Tasks and exercises:
[a] From the introducer assembly claims, return the passage that begins at the words "11. An introducer" and ends after the words "sheath is splittable.", copied exactly.
[b] In the introducer assembly claims, which dependent claims have a "wherein" clause that begins with the words "the sheath"? List each by claim number with that clause.

1. An introducer assembly comprising:

a sheath extending from a sheath proximal end to a sheath distal end, the sheath having a passage therethrough;

a handle assembly coupled with the sheath at an interface; and

the interface having a textured portion at least prior to coupling with the handle assembly.

2. The introducer assembly as recited in claim 1, wherein the textured portion extends around an outer circumference of the sheath.

3. The introducer assembly as recited in claim 1, wherein the sheath is removable from instruments disposable therethrough.

4. The introducer assembly as recited in claim 1, further comprising a dilator disposed through the passage.

5. The introducer assembly as recited in claim 1, wherein the sheath is formed of PTFE (polytetrafluoroethylene).

6. The introducer assembly as recited in claim 1, wherein the sheath is mechanically bonded with the handle assembly.

7. The introducer assembly as recited in claim 1, wherein the interface includes one or more flow holes therein.

8. The introducer assembly as recited in claim 1, wherein the sheath includes molecularly oriented material, and the molecularly oriented material allows for the sheath to be removed from devices therein.

9. The introducer assembly as recited in claim 1, wherein the textured portion includes a chemically etched portion.

10. The introducer assembly as recited in claim 1, further comprising a valve sealingly associated with the sheath passage.

11. An introducer assembly comprising:

a handle assembly coupled with the sheath at an interface; and

the sheath is coupled with the handle assembly with a mechanical coupling and a chemically bonded coupling.

12. The introducer assembly as recited in claim 11, wherein the sheath is chemically etched at the interface.

13. The introducer assembly as recited in claim 11, wherein the sheath is splittable.

Information provided:
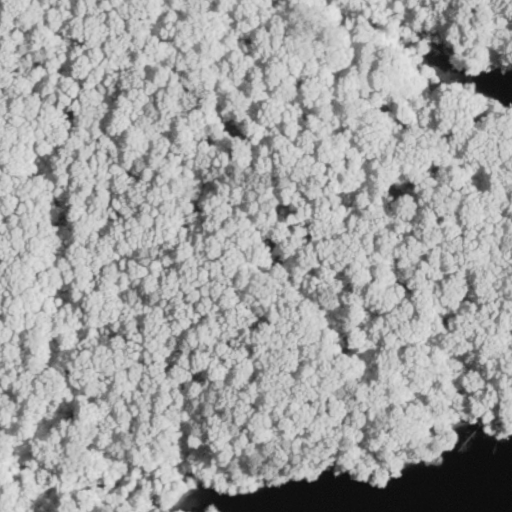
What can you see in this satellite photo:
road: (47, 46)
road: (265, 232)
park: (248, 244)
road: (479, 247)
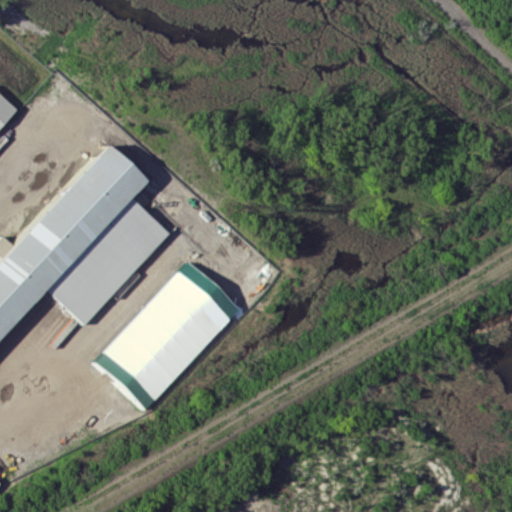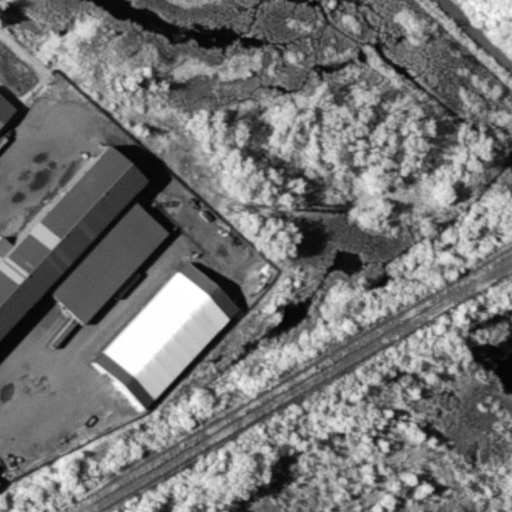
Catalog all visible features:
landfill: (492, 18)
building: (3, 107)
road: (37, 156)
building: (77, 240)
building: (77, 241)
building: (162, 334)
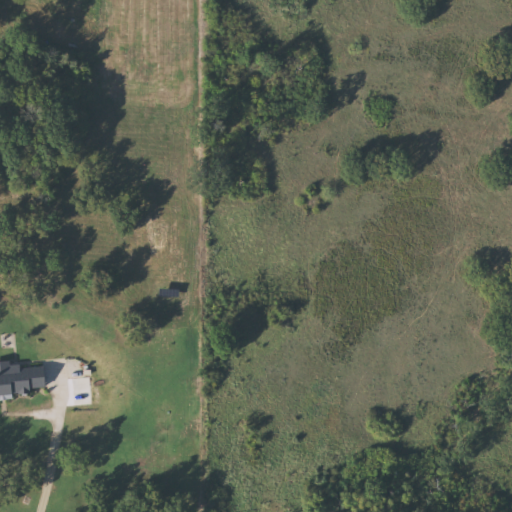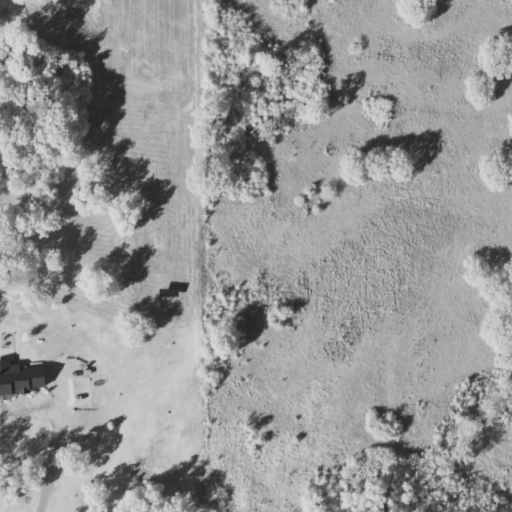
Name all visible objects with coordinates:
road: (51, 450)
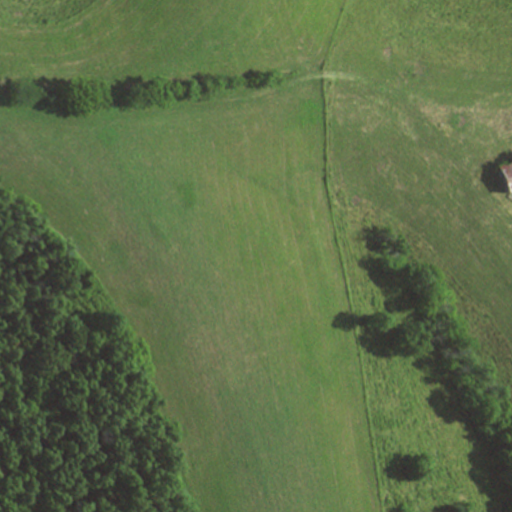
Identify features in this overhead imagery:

Task responses:
[a]
11. An introducer assembly comprising:

a handle assembly coupled with the sheath at an interface; and

the sheath is coupled with the handle assembly with a mechanical coupling and a chemically bonded coupling.

12. The introducer assembly as recited in claim 11, wherein the sheath is chemically etched at the interface.

13. The introducer assembly as recited in claim 11, wherein the sheath is splittable.

[b]
- Claim 3: wherein the sheath is removable from instruments disposable therethrough.
- Claim 5: wherein the sheath is formed of PTFE (polytetrafluoroethylene).
- Claim 6: wherein the sheath is mechanically bonded with the handle assembly.
- Claim 8: wherein the sheath includes molecularly oriented material, and the molecularly oriented material allows for the sheath to be removed from devices therein.
- Claim 12: wherein the sheath is chemically etched at the interface.
- Claim 13: wherein the sheath is splittable.